Work instructions =
Whenever a line in the records below holds the string "Tech", copy it out.

Records contained in a dataset =
== Segment start ==

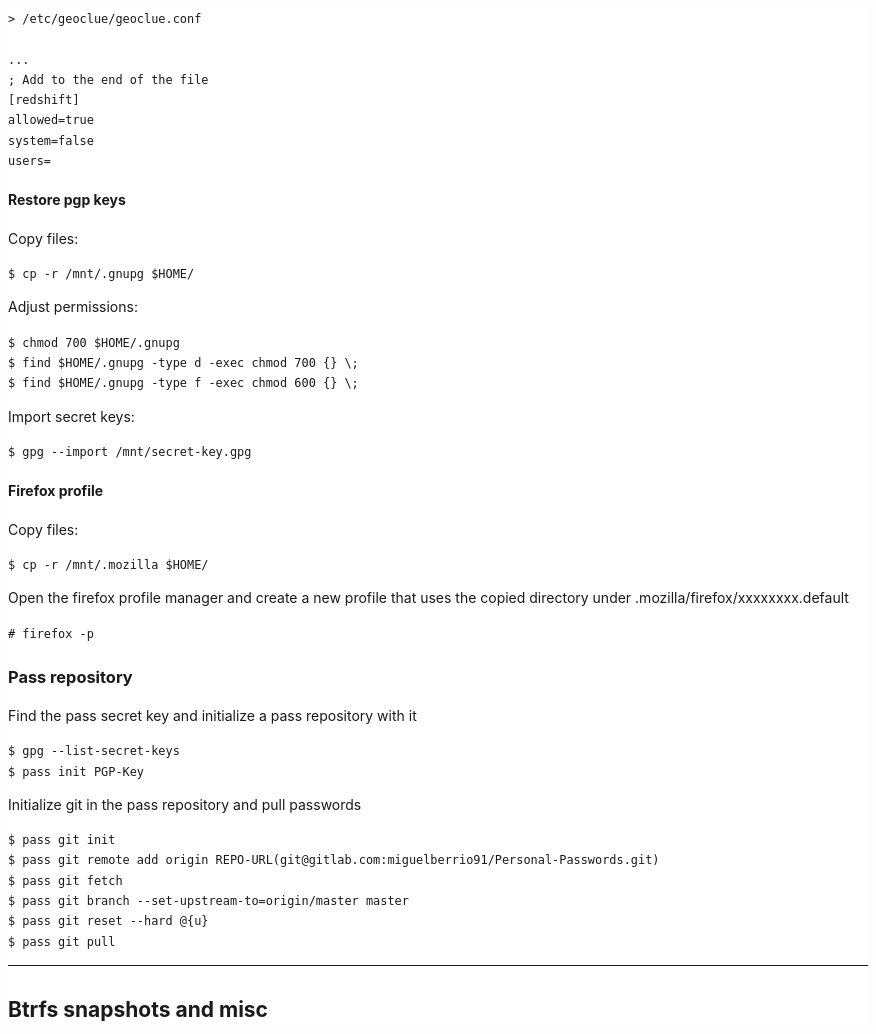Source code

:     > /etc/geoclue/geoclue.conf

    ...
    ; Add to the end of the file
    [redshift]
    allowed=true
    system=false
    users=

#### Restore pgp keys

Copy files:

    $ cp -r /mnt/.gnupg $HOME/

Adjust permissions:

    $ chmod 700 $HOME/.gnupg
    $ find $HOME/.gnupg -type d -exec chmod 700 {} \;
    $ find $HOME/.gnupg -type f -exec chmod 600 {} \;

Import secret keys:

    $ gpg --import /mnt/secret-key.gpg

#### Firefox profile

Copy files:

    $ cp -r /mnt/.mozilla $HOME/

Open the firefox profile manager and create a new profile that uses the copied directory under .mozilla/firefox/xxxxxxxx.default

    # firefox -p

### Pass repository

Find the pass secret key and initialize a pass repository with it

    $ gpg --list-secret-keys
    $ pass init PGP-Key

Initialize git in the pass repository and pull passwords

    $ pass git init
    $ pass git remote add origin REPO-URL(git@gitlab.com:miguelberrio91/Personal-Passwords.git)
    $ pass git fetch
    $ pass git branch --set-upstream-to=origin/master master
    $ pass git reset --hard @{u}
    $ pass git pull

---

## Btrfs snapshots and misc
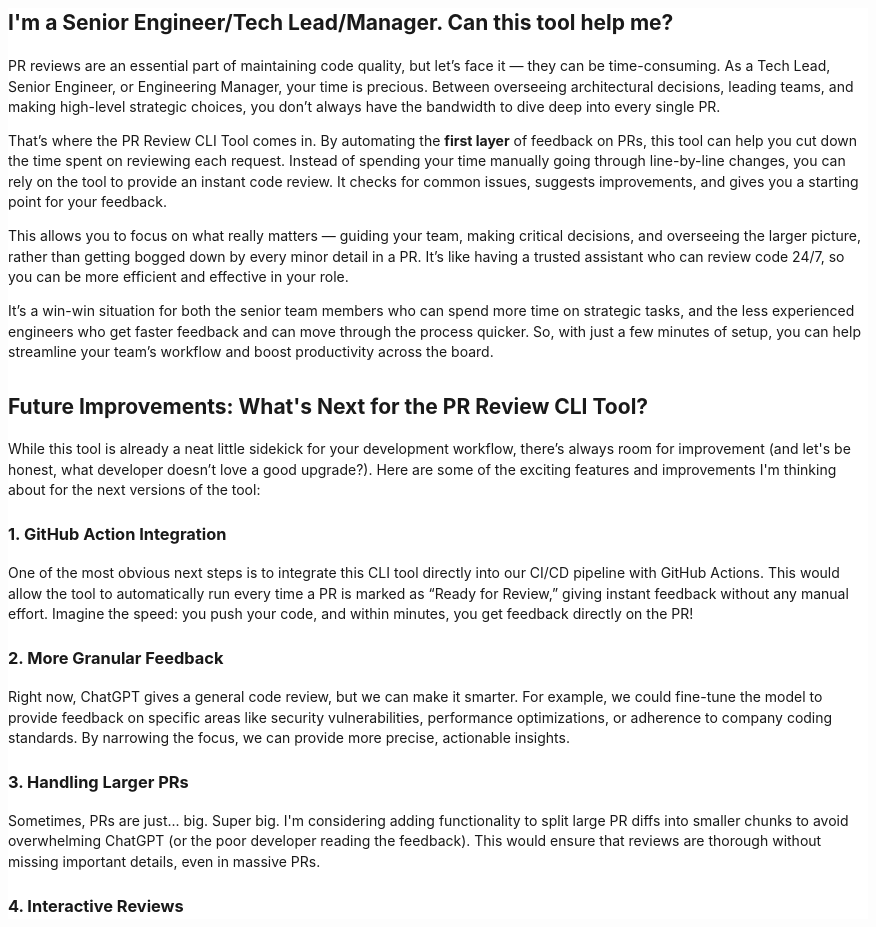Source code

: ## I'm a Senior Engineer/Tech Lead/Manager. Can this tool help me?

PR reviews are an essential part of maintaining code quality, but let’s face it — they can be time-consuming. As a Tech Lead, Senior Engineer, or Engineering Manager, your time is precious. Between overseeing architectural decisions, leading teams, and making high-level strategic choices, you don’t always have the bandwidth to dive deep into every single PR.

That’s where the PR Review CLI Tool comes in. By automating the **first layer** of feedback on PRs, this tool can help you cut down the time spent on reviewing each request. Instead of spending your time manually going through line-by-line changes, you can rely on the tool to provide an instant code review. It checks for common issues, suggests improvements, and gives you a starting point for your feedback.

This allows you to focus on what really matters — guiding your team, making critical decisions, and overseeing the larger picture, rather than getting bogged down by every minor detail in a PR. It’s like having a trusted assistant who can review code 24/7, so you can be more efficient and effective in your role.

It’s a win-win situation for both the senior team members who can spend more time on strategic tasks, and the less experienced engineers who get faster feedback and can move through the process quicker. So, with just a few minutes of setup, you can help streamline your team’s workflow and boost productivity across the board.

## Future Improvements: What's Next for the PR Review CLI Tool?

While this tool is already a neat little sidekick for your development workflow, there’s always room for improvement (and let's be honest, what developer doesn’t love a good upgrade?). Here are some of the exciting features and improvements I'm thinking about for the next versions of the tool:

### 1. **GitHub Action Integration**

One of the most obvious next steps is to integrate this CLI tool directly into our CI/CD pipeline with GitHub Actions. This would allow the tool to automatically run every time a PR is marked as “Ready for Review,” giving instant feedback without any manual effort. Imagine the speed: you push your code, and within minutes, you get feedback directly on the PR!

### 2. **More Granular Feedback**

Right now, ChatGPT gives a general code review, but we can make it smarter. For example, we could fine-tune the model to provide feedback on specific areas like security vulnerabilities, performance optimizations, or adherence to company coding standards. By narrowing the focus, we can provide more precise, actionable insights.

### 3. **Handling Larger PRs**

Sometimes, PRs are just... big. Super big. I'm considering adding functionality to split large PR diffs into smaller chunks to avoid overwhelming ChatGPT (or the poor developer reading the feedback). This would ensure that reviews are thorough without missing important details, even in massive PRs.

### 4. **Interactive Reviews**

== Segment end ==

Written answer =
: ## I'm a Senior Engineer/Tech Lead/Manager. Can this tool help me?
PR reviews are an essential part of maintaining code quality, but let’s face it — they can be time-consuming. As a Tech Lead, Senior Engineer, or Engineering Manager, your time is precious. Between overseeing architectural decisions, leading teams, and making high-level strategic choices, you don’t always have the bandwidth to dive deep into every single PR.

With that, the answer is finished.